Hedge ratio refers to the number of units that are used as hedging instrument for the purpose of hedging a hedged item. Usually, the ratio is 1:1 for most of the financial instruments. For example, if the entity wants to hedge a fixed rate debt instrument of say Rs 10 crore, then if the hedging instrument happens to be an interest rate swap, then the notional amount of the interest rate swap would also be Rs 10 crore. This means that the hedge ratio is 1:1.
In accordance with the hedge effectiveness requirements, the hedge ratio of the hedging relationship must be the same as that resulting from the quantity of the hedged item that the entity actually hedges and the quantity of the hedging instrument that the entity actually uses to hedge that quantity of hedged item.

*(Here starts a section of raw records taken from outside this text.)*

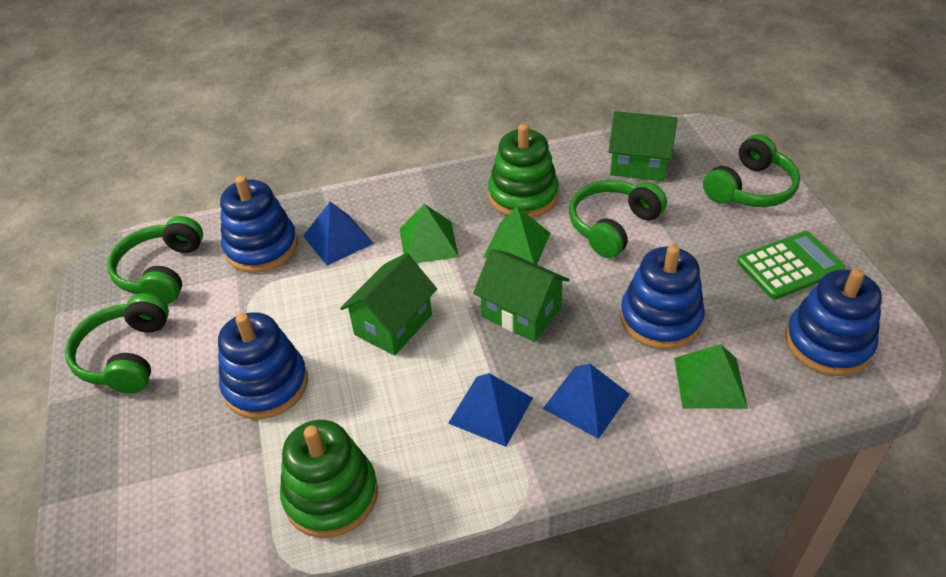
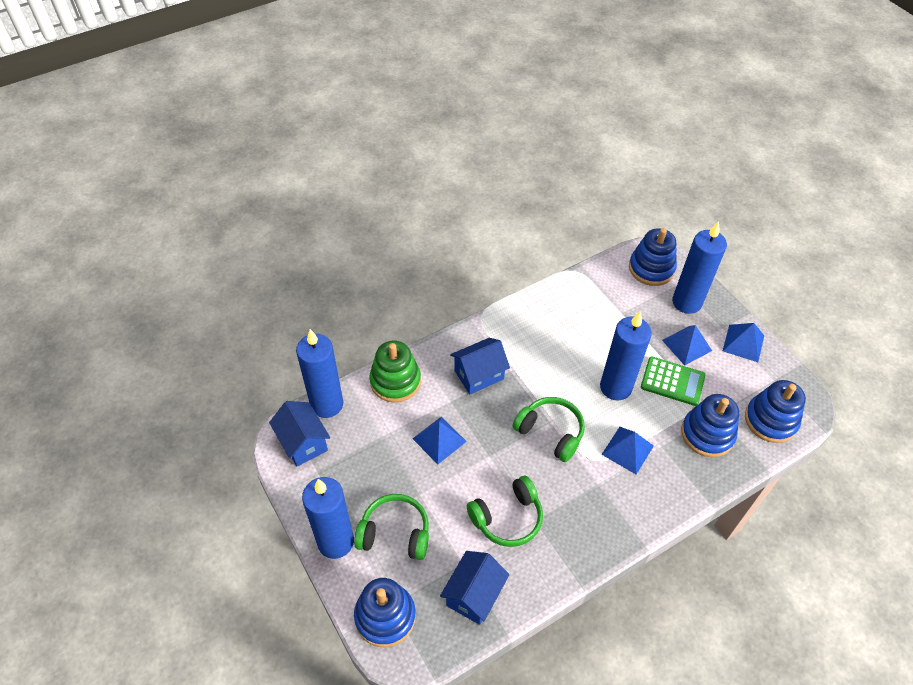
blue candle: none = 0 -> [296,329,343,418] [302,477,354,559] [600,311,652,400] [672,221,727,314] = 4
blue house: none = 0 -> [269,401,330,467] [440,551,510,625] [450,338,510,395] = 3
blue pyramid: [303,202,374,266] [448,373,533,447] [543,364,630,439] = 3 -> [413,417,467,464] [601,427,654,474] [662,325,712,366] [723,323,764,362] = 4
green headphones: [65,293,169,394] [107,216,203,304] [569,180,667,258] [703,134,800,207] = 4 -> [354,494,429,560] [467,476,543,547] [513,397,585,462] = 3
green house: [340,253,437,356] [473,249,570,342] [608,111,677,181] = 3 -> none = 0
green pyramid: [400,204,459,263] [483,207,550,265] [674,344,748,409] = 3 -> none = 0
green stacking toy: [280,420,378,538] [488,124,559,218] = 2 -> [369,341,421,403] = 1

If an entity hedges 85% of the exposure on a hedged item, then the entity should use the same hedge ratio of 85% while designating a hedging relationship using the same hedge ratio. For example, if an entity hedges only 60% of the fixed rate debt exposure as per its risk management strategy, then while designating the hedging relationship the entity should designate only 60% of the value of debt security as the hedging instrument. The entity is not allowed to increase or decrease the hedge ratio that is in accordance with the actual hedge that the entity undertakes as per its risk management strategy.
The designation of the hedging relationship using the same hedge ratio that the entity actually uses in its risk management strategy should not create an imbalance between ratings of the hedged item and the hedging instrument that is used by the entity for hedging purposes.
As per the previous version of hedge accounting, viz, IAS 39, once the hedge ratio is determined, it was not permitted to be changed during the life of the hedging relationship. This caused enormous hardship for the entities and many times the hedge accounting had to be discontinued because of a change in the hedge ratio that is warranted as per the real life scenario. Considering the need for addressing this issue, IFRS 9 and Ind AS 109 now permits the hedge ratio to be modified even during the course of hedging relationship without the entity having to discontinue hedge accounting. The hedge ratio is modified by either increasing or decreasing the hedged item or the hedging instrument so as to achieve the desired relationship. The accounting treatment when such hedge ratio is modified is very elaborately given in this Standard.